(Data items)
────────────────

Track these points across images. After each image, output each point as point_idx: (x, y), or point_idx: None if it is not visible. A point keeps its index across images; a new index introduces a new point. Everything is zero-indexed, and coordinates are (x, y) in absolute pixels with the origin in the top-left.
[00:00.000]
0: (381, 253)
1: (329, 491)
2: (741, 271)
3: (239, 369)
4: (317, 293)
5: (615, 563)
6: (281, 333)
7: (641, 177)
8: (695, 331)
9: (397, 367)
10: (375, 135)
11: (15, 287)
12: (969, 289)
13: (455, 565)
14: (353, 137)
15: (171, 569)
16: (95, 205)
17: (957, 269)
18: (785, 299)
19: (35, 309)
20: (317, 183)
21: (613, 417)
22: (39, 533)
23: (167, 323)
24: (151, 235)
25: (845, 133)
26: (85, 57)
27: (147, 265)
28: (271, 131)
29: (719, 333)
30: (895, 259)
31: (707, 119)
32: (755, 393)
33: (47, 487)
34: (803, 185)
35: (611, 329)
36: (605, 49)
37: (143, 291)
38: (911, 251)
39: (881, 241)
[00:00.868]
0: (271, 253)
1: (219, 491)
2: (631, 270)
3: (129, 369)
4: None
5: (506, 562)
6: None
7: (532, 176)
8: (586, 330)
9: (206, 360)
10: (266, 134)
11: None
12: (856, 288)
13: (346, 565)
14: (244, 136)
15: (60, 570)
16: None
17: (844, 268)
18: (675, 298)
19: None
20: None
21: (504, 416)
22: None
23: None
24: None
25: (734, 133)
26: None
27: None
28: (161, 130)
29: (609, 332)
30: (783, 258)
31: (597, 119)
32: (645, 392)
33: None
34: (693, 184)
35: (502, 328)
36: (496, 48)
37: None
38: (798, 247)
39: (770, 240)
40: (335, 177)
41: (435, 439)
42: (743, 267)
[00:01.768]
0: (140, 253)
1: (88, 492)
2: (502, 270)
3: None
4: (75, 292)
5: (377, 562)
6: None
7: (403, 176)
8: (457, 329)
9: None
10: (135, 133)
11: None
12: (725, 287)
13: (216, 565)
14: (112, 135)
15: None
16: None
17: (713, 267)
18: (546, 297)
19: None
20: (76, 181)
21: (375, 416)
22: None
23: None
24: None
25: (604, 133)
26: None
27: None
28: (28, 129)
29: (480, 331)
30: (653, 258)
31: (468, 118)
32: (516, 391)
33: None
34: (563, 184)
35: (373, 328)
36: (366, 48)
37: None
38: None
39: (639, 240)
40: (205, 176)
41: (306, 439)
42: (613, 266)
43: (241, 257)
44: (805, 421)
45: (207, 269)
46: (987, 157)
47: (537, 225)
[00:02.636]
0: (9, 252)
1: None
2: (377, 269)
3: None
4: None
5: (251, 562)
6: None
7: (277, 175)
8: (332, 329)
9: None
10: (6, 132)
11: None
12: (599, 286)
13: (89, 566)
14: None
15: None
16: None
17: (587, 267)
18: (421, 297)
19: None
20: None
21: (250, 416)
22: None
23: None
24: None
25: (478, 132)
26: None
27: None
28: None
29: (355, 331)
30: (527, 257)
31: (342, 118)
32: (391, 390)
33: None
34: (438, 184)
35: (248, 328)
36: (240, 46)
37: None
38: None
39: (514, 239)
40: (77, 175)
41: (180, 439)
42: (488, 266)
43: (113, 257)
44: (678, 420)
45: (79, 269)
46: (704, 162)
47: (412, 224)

────────────────

EXERCISE GOAL
An exact retyping of every line in the records is needed.

RESPONSE BELOW
Track these points across images. After each image, output each point as point_idx: (x, y), or point_idx: None if it is not visible. A point keeps its index across images; a new index introduces a new point. Everything is zero-indexed, and coordinates are (x, y) in absolute pixels with the origin in the top-left.
[00:00.000]
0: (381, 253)
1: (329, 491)
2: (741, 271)
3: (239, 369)
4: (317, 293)
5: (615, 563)
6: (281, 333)
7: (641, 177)
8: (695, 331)
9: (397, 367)
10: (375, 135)
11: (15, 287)
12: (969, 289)
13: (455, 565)
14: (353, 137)
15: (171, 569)
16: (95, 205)
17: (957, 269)
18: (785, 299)
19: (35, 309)
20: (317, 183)
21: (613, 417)
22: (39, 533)
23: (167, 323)
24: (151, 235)
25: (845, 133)
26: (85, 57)
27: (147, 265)
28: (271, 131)
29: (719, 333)
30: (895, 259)
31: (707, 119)
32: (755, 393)
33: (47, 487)
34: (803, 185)
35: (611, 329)
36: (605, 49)
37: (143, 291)
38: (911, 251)
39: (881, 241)
[00:00.868]
0: (271, 253)
1: (219, 491)
2: (631, 270)
3: (129, 369)
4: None
5: (506, 562)
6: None
7: (532, 176)
8: (586, 330)
9: (206, 360)
10: (266, 134)
11: None
12: (856, 288)
13: (346, 565)
14: (244, 136)
15: (60, 570)
16: None
17: (844, 268)
18: (675, 298)
19: None
20: None
21: (504, 416)
22: None
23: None
24: None
25: (734, 133)
26: None
27: None
28: (161, 130)
29: (609, 332)
30: (783, 258)
31: (597, 119)
32: (645, 392)
33: None
34: (693, 184)
35: (502, 328)
36: (496, 48)
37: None
38: (798, 247)
39: (770, 240)
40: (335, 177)
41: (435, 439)
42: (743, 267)
[00:01.768]
0: (140, 253)
1: (88, 492)
2: (502, 270)
3: None
4: (75, 292)
5: (377, 562)
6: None
7: (403, 176)
8: (457, 329)
9: None
10: (135, 133)
11: None
12: (725, 287)
13: (216, 565)
14: (112, 135)
15: None
16: None
17: (713, 267)
18: (546, 297)
19: None
20: (76, 181)
21: (375, 416)
22: None
23: None
24: None
25: (604, 133)
26: None
27: None
28: (28, 129)
29: (480, 331)
30: (653, 258)
31: (468, 118)
32: (516, 391)
33: None
34: (563, 184)
35: (373, 328)
36: (366, 48)
37: None
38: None
39: (639, 240)
40: (205, 176)
41: (306, 439)
42: (613, 266)
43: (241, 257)
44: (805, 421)
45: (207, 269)
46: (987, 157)
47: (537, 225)
[00:02.636]
0: (9, 252)
1: None
2: (377, 269)
3: None
4: None
5: (251, 562)
6: None
7: (277, 175)
8: (332, 329)
9: None
10: (6, 132)
11: None
12: (599, 286)
13: (89, 566)
14: None
15: None
16: None
17: (587, 267)
18: (421, 297)
19: None
20: None
21: (250, 416)
22: None
23: None
24: None
25: (478, 132)
26: None
27: None
28: None
29: (355, 331)
30: (527, 257)
31: (342, 118)
32: (391, 390)
33: None
34: (438, 184)
35: (248, 328)
36: (240, 46)
37: None
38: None
39: (514, 239)
40: (77, 175)
41: (180, 439)
42: (488, 266)
43: (113, 257)
44: (678, 420)
45: (79, 269)
46: (704, 162)
47: (412, 224)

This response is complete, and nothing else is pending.